To-do item
Your answer must be an exact copy of the records below, minus any images.

Data listing
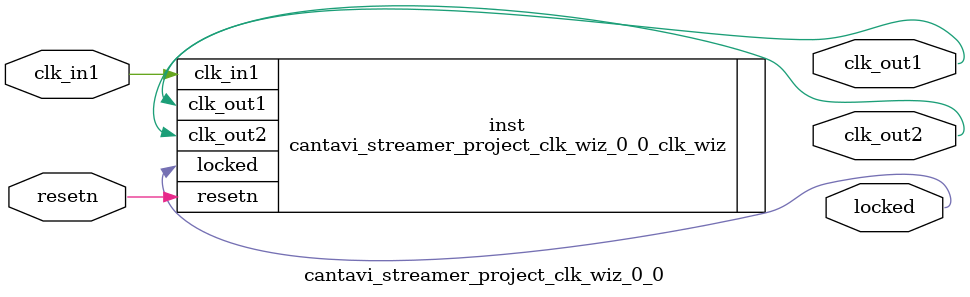
<source format=v>


`timescale 1ps/1ps

(* CORE_GENERATION_INFO = "cantavi_streamer_project_clk_wiz_0_0,clk_wiz_v6_0_2_0_0,{component_name=cantavi_streamer_project_clk_wiz_0_0,use_phase_alignment=true,use_min_o_jitter=false,use_max_i_jitter=false,use_dyn_phase_shift=false,use_inclk_switchover=false,use_dyn_reconfig=false,enable_axi=0,feedback_source=FDBK_AUTO,PRIMITIVE=MMCM,num_out_clk=2,clkin1_period=10.000,clkin2_period=10.000,use_power_down=false,use_reset=true,use_locked=true,use_inclk_stopped=false,feedback_type=SINGLE,CLOCK_MGR_TYPE=NA,manual_override=false}" *)

module cantavi_streamer_project_clk_wiz_0_0 
 (
  // Clock out ports
  output        clk_out1,
  output        clk_out2,
  // Status and control signals
  input         resetn,
  output        locked,
 // Clock in ports
  input         clk_in1
 );

  cantavi_streamer_project_clk_wiz_0_0_clk_wiz inst
  (
  // Clock out ports  
  .clk_out1(clk_out1),
  .clk_out2(clk_out2),
  // Status and control signals               
  .resetn(resetn), 
  .locked(locked),
 // Clock in ports
  .clk_in1(clk_in1)
  );

endmodule

</source>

Solution for this task
<source format=v>


`timescale 1ps/1ps

(* CORE_GENERATION_INFO = "cantavi_streamer_project_clk_wiz_0_0,clk_wiz_v6_0_2_0_0,{component_name=cantavi_streamer_project_clk_wiz_0_0,use_phase_alignment=true,use_min_o_jitter=false,use_max_i_jitter=false,use_dyn_phase_shift=false,use_inclk_switchover=false,use_dyn_reconfig=false,enable_axi=0,feedback_source=FDBK_AUTO,PRIMITIVE=MMCM,num_out_clk=2,clkin1_period=10.000,clkin2_period=10.000,use_power_down=false,use_reset=true,use_locked=true,use_inclk_stopped=false,feedback_type=SINGLE,CLOCK_MGR_TYPE=NA,manual_override=false}" *)

module cantavi_streamer_project_clk_wiz_0_0 
 (
  // Clock out ports
  output        clk_out1,
  output        clk_out2,
  // Status and control signals
  input         resetn,
  output        locked,
 // Clock in ports
  input         clk_in1
 );

  cantavi_streamer_project_clk_wiz_0_0_clk_wiz inst
  (
  // Clock out ports  
  .clk_out1(clk_out1),
  .clk_out2(clk_out2),
  // Status and control signals               
  .resetn(resetn), 
  .locked(locked),
 // Clock in ports
  .clk_in1(clk_in1)
  );

endmodule

</source>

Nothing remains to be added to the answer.